:: TASK OBJECTIVE ::
Extract verbatim the stretch from the start of the records through the line containing "Conseils appareils photo, objectifs, accessoires, films...".
────────────────────────────────────────
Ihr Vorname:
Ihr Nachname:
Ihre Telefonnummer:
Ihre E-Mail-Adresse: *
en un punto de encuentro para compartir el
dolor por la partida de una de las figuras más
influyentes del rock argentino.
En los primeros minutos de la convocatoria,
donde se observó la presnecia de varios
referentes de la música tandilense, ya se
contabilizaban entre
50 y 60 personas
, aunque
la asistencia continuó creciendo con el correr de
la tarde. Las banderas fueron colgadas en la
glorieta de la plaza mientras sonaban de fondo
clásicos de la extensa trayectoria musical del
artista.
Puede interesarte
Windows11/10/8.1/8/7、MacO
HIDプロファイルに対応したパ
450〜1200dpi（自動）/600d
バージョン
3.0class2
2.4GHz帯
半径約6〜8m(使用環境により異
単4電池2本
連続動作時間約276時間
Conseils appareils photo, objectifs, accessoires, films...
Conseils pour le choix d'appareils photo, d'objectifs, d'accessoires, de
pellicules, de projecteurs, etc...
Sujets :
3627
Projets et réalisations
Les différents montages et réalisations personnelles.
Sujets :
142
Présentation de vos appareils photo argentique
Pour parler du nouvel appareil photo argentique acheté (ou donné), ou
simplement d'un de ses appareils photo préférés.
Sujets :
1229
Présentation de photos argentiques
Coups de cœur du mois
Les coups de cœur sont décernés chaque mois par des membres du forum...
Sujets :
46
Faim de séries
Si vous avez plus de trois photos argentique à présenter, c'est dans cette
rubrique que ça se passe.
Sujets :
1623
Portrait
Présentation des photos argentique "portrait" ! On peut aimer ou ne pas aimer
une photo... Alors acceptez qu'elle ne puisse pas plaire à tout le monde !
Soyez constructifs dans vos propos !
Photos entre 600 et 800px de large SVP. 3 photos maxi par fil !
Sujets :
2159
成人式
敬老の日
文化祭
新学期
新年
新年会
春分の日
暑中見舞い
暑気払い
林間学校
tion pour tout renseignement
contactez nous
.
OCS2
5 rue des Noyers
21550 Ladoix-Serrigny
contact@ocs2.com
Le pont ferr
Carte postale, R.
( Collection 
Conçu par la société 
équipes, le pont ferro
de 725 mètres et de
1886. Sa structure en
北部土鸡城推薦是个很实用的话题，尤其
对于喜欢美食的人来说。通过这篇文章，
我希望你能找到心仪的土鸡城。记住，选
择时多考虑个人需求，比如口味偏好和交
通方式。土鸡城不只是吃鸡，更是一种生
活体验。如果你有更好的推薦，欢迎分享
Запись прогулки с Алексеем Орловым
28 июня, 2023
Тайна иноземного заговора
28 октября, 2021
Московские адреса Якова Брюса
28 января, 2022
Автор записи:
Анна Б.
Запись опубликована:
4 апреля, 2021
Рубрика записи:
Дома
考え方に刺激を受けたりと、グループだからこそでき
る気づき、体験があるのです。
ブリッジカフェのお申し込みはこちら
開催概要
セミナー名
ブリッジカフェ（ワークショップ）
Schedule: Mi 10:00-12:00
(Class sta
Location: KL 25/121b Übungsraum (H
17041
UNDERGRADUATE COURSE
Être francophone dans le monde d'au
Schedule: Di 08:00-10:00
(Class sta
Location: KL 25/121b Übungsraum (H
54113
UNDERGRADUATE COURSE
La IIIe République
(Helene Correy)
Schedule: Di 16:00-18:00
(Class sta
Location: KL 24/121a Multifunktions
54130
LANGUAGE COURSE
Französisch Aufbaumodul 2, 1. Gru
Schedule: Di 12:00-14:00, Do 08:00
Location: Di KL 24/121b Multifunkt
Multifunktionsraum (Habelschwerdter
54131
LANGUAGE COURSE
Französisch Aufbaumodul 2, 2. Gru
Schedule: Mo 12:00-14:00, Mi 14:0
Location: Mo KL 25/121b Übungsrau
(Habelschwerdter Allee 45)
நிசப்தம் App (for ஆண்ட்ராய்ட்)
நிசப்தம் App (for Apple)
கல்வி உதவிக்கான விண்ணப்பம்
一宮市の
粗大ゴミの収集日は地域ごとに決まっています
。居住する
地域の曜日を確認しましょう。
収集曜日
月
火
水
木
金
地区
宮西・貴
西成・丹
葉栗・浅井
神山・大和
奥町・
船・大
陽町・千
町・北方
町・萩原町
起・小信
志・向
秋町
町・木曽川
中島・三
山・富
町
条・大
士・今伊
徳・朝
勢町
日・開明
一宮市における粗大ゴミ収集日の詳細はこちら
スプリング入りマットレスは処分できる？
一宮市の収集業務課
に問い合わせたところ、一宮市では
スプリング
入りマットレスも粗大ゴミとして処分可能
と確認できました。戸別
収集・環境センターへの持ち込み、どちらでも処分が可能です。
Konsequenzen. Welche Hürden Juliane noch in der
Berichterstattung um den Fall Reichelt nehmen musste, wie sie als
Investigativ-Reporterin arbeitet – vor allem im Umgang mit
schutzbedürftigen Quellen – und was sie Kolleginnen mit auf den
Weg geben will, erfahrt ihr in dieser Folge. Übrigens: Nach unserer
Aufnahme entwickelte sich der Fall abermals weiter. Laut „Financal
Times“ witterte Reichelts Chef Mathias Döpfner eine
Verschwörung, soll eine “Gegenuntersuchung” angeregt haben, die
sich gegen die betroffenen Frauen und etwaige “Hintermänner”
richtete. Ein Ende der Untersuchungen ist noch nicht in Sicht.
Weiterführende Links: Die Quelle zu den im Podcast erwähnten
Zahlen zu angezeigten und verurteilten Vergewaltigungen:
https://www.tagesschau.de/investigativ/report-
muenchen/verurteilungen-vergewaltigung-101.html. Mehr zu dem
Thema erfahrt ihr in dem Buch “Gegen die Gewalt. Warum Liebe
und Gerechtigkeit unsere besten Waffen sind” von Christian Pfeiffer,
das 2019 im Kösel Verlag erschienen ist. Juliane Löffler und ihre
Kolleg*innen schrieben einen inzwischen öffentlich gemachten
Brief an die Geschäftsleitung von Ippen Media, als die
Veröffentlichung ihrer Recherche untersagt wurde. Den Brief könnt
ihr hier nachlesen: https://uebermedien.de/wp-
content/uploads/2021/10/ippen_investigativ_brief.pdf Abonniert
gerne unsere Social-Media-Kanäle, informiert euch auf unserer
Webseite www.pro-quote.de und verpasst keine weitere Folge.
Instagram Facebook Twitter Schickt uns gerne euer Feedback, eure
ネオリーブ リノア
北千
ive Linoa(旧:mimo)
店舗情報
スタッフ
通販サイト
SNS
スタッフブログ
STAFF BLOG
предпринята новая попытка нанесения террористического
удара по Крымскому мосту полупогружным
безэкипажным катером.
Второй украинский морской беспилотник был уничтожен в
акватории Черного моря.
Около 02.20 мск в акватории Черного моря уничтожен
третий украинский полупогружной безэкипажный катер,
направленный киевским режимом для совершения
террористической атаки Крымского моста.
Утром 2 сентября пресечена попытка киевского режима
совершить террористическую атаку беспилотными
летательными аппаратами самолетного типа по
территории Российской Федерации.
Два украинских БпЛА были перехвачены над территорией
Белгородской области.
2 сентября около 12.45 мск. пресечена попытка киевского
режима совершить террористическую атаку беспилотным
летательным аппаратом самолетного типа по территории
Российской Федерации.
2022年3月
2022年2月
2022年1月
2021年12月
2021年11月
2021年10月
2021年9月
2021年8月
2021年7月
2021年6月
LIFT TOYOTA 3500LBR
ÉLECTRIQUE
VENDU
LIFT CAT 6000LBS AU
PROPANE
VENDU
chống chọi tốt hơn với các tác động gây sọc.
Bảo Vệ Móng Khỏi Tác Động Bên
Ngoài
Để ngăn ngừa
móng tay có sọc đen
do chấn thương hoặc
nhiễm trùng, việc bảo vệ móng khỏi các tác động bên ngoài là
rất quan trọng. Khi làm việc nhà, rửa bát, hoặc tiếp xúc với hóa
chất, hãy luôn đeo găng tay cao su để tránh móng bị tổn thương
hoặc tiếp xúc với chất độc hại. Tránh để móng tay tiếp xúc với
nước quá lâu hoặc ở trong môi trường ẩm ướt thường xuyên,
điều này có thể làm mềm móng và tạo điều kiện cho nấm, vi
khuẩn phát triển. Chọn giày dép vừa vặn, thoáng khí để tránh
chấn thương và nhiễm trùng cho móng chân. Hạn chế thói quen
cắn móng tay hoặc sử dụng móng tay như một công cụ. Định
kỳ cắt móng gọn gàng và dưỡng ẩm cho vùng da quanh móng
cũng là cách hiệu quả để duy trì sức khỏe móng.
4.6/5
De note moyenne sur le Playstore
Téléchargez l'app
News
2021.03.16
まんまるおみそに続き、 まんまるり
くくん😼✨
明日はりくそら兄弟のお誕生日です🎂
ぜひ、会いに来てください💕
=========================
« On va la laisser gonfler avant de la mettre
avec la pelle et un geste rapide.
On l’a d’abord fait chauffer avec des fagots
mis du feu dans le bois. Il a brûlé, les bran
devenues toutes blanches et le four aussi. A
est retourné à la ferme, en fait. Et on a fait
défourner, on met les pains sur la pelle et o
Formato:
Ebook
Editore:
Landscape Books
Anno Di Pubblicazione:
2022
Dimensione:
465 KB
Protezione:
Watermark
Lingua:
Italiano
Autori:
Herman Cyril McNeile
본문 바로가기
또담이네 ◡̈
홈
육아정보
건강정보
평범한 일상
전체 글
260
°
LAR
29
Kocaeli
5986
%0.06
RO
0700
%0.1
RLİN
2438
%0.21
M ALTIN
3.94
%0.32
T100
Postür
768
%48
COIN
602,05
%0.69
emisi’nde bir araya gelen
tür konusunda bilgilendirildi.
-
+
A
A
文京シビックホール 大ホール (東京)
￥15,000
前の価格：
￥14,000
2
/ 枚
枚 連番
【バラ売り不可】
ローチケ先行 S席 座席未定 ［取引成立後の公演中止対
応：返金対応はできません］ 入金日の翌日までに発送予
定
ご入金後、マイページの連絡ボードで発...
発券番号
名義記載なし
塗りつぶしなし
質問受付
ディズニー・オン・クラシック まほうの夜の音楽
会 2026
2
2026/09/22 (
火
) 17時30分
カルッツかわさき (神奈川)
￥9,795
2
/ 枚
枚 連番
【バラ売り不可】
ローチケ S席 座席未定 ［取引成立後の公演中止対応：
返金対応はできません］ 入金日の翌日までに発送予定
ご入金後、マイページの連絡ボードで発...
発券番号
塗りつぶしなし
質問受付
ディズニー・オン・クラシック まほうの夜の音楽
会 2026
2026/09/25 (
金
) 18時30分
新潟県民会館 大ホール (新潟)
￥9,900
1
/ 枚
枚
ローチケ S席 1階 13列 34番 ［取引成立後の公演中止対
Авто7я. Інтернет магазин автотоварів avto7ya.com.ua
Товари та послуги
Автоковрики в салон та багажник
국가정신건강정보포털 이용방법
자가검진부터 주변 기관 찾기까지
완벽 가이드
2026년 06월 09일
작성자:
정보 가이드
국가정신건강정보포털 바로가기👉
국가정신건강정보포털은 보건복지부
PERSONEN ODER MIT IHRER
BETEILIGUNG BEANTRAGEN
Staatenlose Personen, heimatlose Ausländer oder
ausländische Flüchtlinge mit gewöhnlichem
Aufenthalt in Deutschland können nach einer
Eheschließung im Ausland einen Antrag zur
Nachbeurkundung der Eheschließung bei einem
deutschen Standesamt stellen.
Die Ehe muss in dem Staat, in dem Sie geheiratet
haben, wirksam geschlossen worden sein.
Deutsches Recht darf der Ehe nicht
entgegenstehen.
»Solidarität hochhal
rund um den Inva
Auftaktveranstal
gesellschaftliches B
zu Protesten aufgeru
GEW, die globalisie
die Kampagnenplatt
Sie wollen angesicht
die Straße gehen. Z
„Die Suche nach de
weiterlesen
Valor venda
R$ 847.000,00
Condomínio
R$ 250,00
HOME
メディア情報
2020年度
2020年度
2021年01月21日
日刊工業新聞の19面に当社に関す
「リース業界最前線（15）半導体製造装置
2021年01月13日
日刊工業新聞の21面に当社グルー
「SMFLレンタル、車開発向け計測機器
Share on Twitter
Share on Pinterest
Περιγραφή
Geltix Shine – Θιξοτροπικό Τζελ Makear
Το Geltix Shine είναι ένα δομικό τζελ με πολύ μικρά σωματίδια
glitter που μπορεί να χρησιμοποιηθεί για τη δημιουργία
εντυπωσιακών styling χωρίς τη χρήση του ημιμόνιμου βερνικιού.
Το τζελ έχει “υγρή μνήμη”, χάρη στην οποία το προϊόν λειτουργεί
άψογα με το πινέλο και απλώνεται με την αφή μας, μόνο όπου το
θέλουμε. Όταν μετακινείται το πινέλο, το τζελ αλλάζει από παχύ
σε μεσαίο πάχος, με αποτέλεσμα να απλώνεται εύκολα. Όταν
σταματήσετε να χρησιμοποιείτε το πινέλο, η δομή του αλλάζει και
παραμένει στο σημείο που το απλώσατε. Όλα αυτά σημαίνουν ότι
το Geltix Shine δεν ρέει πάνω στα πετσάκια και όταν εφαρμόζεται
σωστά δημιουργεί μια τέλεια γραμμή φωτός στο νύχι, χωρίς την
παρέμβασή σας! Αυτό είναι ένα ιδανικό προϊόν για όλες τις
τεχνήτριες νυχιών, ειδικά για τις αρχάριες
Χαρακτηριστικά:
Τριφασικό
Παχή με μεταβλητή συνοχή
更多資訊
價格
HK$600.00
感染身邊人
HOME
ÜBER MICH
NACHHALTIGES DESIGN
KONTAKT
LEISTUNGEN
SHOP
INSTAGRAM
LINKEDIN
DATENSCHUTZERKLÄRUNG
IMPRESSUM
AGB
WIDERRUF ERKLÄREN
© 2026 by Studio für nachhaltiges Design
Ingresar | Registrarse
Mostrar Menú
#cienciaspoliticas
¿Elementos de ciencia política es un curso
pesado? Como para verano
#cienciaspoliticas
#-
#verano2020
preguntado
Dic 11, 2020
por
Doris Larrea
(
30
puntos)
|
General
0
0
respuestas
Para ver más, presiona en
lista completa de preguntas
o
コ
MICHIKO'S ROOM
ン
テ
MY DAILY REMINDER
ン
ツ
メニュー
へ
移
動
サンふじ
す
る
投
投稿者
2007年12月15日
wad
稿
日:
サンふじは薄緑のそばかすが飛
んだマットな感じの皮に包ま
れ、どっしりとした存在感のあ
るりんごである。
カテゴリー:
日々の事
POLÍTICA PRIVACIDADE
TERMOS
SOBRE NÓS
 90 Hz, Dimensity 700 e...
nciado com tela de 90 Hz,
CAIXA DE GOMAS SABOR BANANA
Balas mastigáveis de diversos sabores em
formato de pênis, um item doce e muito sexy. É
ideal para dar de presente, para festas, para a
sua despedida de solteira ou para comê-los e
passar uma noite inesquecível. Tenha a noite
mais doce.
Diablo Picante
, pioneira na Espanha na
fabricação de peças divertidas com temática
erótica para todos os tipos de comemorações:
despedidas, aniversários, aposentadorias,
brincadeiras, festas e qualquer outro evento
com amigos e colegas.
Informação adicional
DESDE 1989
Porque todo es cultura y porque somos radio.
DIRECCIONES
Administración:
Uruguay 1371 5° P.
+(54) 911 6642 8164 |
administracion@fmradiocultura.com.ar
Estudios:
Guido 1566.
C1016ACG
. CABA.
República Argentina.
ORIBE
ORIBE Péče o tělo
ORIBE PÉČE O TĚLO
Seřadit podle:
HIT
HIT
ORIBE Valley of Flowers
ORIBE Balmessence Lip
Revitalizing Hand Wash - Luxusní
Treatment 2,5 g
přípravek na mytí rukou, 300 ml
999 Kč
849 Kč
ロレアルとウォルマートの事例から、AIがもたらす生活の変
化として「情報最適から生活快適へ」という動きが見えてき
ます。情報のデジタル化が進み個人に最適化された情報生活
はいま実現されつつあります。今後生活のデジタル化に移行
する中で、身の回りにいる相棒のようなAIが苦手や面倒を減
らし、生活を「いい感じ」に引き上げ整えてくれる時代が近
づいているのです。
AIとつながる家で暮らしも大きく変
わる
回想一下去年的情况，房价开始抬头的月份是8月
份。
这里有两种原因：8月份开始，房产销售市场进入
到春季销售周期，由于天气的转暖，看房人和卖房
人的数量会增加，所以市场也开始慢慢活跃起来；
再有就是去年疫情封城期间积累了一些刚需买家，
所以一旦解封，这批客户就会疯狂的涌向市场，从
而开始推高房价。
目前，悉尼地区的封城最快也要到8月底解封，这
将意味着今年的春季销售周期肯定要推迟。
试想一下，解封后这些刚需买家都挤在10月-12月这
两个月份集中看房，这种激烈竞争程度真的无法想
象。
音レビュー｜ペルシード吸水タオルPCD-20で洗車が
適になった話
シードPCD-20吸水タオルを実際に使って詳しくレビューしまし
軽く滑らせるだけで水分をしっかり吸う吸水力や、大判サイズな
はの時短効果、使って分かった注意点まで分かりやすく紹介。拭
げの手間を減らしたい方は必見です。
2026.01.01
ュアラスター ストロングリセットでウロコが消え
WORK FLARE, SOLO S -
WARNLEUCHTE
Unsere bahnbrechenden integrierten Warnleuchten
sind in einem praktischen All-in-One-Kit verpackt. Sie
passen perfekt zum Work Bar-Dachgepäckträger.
────────────────────────────────────────
:: ANSWER FOR THIS EXERCISE ::
Ihr Vorname:
Ihr Nachname:
Ihre Telefonnummer:
Ihre E-Mail-Adresse: *
en un punto de encuentro para compartir el
dolor por la partida de una de las figuras más
influyentes del rock argentino.
En los primeros minutos de la convocatoria,
donde se observó la presnecia de varios
referentes de la música tandilense, ya se
contabilizaban entre
50 y 60 personas
, aunque
la asistencia continuó creciendo con el correr de
la tarde. Las banderas fueron colgadas en la
glorieta de la plaza mientras sonaban de fondo
clásicos de la extensa trayectoria musical del
artista.
Puede interesarte
Windows11/10/8.1/8/7、MacO
HIDプロファイルに対応したパ
450〜1200dpi（自動）/600d
バージョン
3.0class2
2.4GHz帯
半径約6〜8m(使用環境により異
単4電池2本
連続動作時間約276時間
Conseils appareils photo, objectifs, accessoires, films...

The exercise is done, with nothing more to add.